What the task asks = Could you return every record below exactly as it is written?

Material for this exercise =

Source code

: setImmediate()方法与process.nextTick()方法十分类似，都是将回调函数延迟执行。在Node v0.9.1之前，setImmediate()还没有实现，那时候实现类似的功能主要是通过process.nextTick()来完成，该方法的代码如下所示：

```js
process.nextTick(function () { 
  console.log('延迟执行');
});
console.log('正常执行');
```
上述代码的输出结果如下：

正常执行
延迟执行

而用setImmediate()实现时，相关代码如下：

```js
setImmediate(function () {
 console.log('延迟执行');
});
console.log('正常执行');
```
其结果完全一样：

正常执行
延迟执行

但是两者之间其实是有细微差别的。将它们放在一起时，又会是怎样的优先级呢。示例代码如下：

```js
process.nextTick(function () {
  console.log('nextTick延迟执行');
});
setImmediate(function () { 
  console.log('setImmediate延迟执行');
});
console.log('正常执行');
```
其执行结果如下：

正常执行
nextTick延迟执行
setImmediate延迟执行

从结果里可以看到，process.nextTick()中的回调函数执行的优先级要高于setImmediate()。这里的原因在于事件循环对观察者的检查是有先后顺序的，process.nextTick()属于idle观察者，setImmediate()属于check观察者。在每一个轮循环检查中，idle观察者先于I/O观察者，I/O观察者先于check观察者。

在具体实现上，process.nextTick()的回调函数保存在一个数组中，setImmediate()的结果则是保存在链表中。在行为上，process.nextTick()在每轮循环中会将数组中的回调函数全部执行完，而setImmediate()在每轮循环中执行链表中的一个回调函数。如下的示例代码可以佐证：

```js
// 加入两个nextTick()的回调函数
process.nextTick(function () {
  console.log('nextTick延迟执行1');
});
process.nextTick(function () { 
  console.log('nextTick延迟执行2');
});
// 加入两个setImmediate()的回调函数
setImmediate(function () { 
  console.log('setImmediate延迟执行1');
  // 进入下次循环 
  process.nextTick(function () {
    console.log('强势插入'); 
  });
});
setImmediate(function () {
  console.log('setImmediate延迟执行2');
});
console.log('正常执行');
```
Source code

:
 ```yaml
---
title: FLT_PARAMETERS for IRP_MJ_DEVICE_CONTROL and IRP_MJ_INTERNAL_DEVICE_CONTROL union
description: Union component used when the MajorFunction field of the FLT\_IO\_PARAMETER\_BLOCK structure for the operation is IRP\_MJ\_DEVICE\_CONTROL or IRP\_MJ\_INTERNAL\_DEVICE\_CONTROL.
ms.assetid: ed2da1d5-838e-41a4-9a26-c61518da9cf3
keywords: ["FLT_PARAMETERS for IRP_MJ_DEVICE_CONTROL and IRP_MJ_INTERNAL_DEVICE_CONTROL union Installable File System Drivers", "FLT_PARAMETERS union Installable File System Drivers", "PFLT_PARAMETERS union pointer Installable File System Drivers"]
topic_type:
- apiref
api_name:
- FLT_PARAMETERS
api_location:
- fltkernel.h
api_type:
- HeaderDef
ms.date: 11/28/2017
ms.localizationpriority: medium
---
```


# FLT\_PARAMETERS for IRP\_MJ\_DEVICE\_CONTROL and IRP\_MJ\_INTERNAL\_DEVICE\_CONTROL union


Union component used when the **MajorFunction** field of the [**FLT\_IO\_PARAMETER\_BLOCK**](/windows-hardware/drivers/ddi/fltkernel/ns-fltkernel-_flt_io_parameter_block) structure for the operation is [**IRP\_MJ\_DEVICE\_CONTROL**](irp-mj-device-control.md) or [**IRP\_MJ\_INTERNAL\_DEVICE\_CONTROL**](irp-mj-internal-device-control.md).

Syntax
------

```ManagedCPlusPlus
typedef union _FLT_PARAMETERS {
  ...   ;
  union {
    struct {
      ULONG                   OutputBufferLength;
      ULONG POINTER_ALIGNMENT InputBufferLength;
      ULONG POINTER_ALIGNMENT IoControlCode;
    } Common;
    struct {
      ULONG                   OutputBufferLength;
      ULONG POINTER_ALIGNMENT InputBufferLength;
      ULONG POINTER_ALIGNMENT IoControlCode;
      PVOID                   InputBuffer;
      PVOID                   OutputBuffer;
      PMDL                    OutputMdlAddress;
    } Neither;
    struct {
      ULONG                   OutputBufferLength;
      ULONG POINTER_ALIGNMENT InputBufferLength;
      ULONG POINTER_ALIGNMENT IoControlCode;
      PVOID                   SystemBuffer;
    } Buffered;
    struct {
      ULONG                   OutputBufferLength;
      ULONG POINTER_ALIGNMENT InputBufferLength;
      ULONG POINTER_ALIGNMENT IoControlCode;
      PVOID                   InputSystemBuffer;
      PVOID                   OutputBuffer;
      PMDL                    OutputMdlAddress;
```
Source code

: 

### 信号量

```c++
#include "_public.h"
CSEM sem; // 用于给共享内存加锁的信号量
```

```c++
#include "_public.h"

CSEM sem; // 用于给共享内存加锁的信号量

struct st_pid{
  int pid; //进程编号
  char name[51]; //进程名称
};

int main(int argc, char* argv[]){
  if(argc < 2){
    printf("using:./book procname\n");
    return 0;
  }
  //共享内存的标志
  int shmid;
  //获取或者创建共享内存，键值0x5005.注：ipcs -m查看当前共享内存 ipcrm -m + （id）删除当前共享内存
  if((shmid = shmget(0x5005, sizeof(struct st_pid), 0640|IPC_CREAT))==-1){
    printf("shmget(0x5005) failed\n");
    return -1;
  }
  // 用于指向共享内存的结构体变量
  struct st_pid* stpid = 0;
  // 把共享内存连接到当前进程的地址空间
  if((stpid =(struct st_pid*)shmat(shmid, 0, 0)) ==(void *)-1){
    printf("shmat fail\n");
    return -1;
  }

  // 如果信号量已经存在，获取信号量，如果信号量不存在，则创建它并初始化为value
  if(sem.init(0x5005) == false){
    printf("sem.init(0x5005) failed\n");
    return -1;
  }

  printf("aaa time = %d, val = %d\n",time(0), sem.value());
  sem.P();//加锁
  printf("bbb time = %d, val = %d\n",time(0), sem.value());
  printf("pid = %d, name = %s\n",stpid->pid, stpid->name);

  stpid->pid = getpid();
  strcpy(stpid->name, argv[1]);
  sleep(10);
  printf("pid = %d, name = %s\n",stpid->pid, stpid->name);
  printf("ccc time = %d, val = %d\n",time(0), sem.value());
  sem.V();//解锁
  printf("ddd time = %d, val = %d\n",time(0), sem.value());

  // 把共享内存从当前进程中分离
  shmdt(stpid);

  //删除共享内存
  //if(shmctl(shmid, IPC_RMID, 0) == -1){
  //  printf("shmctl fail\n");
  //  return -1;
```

Problem solution =
Source code

: setImmediate()方法与process.nextTick()方法十分类似，都是将回调函数延迟执行。在Node v0.9.1之前，setImmediate()还没有实现，那时候实现类似的功能主要是通过process.nextTick()来完成，该方法的代码如下所示：

```js
process.nextTick(function () { 
  console.log('延迟执行');
});
console.log('正常执行');
```
上述代码的输出结果如下：

正常执行
延迟执行

而用setImmediate()实现时，相关代码如下：

```js
setImmediate(function () {
 console.log('延迟执行');
});
console.log('正常执行');
```
其结果完全一样：

正常执行
延迟执行

但是两者之间其实是有细微差别的。将它们放在一起时，又会是怎样的优先级呢。示例代码如下：

```js
process.nextTick(function () {
  console.log('nextTick延迟执行');
});
setImmediate(function () { 
  console.log('setImmediate延迟执行');
});
console.log('正常执行');
```
其执行结果如下：

正常执行
nextTick延迟执行
setImmediate延迟执行

从结果里可以看到，process.nextTick()中的回调函数执行的优先级要高于setImmediate()。这里的原因在于事件循环对观察者的检查是有先后顺序的，process.nextTick()属于idle观察者，setImmediate()属于check观察者。在每一个轮循环检查中，idle观察者先于I/O观察者，I/O观察者先于check观察者。

在具体实现上，process.nextTick()的回调函数保存在一个数组中，setImmediate()的结果则是保存在链表中。在行为上，process.nextTick()在每轮循环中会将数组中的回调函数全部执行完，而setImmediate()在每轮循环中执行链表中的一个回调函数。如下的示例代码可以佐证：

```js
// 加入两个nextTick()的回调函数
process.nextTick(function () {
  console.log('nextTick延迟执行1');
});
process.nextTick(function () { 
  console.log('nextTick延迟执行2');
});
// 加入两个setImmediate()的回调函数
setImmediate(function () { 
  console.log('setImmediate延迟执行1');
  // 进入下次循环 
  process.nextTick(function () {
    console.log('强势插入'); 
  });
});
setImmediate(function () {
  console.log('setImmediate延迟执行2');
});
console.log('正常执行');
```
Source code

:
 ```yaml
---
title: FLT_PARAMETERS for IRP_MJ_DEVICE_CONTROL and IRP_MJ_INTERNAL_DEVICE_CONTROL union
description: Union component used when the MajorFunction field of the FLT\_IO\_PARAMETER\_BLOCK structure for the operation is IRP\_MJ\_DEVICE\_CONTROL or IRP\_MJ\_INTERNAL\_DEVICE\_CONTROL.
ms.assetid: ed2da1d5-838e-41a4-9a26-c61518da9cf3
keywords: ["FLT_PARAMETERS for IRP_MJ_DEVICE_CONTROL and IRP_MJ_INTERNAL_DEVICE_CONTROL union Installable File System Drivers", "FLT_PARAMETERS union Installable File System Drivers", "PFLT_PARAMETERS union pointer Installable File System Drivers"]
topic_type:
- apiref
api_name:
- FLT_PARAMETERS
api_location:
- fltkernel.h
api_type:
- HeaderDef
ms.date: 11/28/2017
ms.localizationpriority: medium
---
```


# FLT\_PARAMETERS for IRP\_MJ\_DEVICE\_CONTROL and IRP\_MJ\_INTERNAL\_DEVICE\_CONTROL union


Union component used when the **MajorFunction** field of the [**FLT\_IO\_PARAMETER\_BLOCK**](/windows-hardware/drivers/ddi/fltkernel/ns-fltkernel-_flt_io_parameter_block) structure for the operation is [**IRP\_MJ\_DEVICE\_CONTROL**](irp-mj-device-control.md) or [**IRP\_MJ\_INTERNAL\_DEVICE\_CONTROL**](irp-mj-internal-device-control.md).

Syntax
------

```ManagedCPlusPlus
typedef union _FLT_PARAMETERS {
  ...   ;
  union {
    struct {
      ULONG                   OutputBufferLength;
      ULONG POINTER_ALIGNMENT InputBufferLength;
      ULONG POINTER_ALIGNMENT IoControlCode;
    } Common;
    struct {
      ULONG                   OutputBufferLength;
      ULONG POINTER_ALIGNMENT InputBufferLength;
      ULONG POINTER_ALIGNMENT IoControlCode;
      PVOID                   InputBuffer;
      PVOID                   OutputBuffer;
      PMDL                    OutputMdlAddress;
    } Neither;
    struct {
      ULONG                   OutputBufferLength;
      ULONG POINTER_ALIGNMENT InputBufferLength;
      ULONG POINTER_ALIGNMENT IoControlCode;
      PVOID                   SystemBuffer;
    } Buffered;
    struct {
      ULONG                   OutputBufferLength;
      ULONG POINTER_ALIGNMENT InputBufferLength;
      ULONG POINTER_ALIGNMENT IoControlCode;
      PVOID                   InputSystemBuffer;
      PVOID                   OutputBuffer;
      PMDL                    OutputMdlAddress;
```
Source code

: 

### 信号量

```c++
#include "_public.h"
CSEM sem; // 用于给共享内存加锁的信号量
```

```c++
#include "_public.h"

CSEM sem; // 用于给共享内存加锁的信号量

struct st_pid{
  int pid; //进程编号
  char name[51]; //进程名称
};

int main(int argc, char* argv[]){
  if(argc < 2){
    printf("using:./book procname\n");
    return 0;
  }
  //共享内存的标志
  int shmid;
  //获取或者创建共享内存，键值0x5005.注：ipcs -m查看当前共享内存 ipcrm -m + （id）删除当前共享内存
  if((shmid = shmget(0x5005, sizeof(struct st_pid), 0640|IPC_CREAT))==-1){
    printf("shmget(0x5005) failed\n");
    return -1;
  }
  // 用于指向共享内存的结构体变量
  struct st_pid* stpid = 0;
  // 把共享内存连接到当前进程的地址空间
  if((stpid =(struct st_pid*)shmat(shmid, 0, 0)) ==(void *)-1){
    printf("shmat fail\n");
    return -1;
  }

  // 如果信号量已经存在，获取信号量，如果信号量不存在，则创建它并初始化为value
  if(sem.init(0x5005) == false){
    printf("sem.init(0x5005) failed\n");
    return -1;
  }

  printf("aaa time = %d, val = %d\n",time(0), sem.value());
  sem.P();//加锁
  printf("bbb time = %d, val = %d\n",time(0), sem.value());
  printf("pid = %d, name = %s\n",stpid->pid, stpid->name);

  stpid->pid = getpid();
  strcpy(stpid->name, argv[1]);
  sleep(10);
  printf("pid = %d, name = %s\n",stpid->pid, stpid->name);
  printf("ccc time = %d, val = %d\n",time(0), sem.value());
  sem.V();//解锁
  printf("ddd time = %d, val = %d\n",time(0), sem.value());

  // 把共享内存从当前进程中分离
  shmdt(stpid);

  //删除共享内存
  //if(shmctl(shmid, IPC_RMID, 0) == -1){
  //  printf("shmctl fail\n");
  //  return -1;
```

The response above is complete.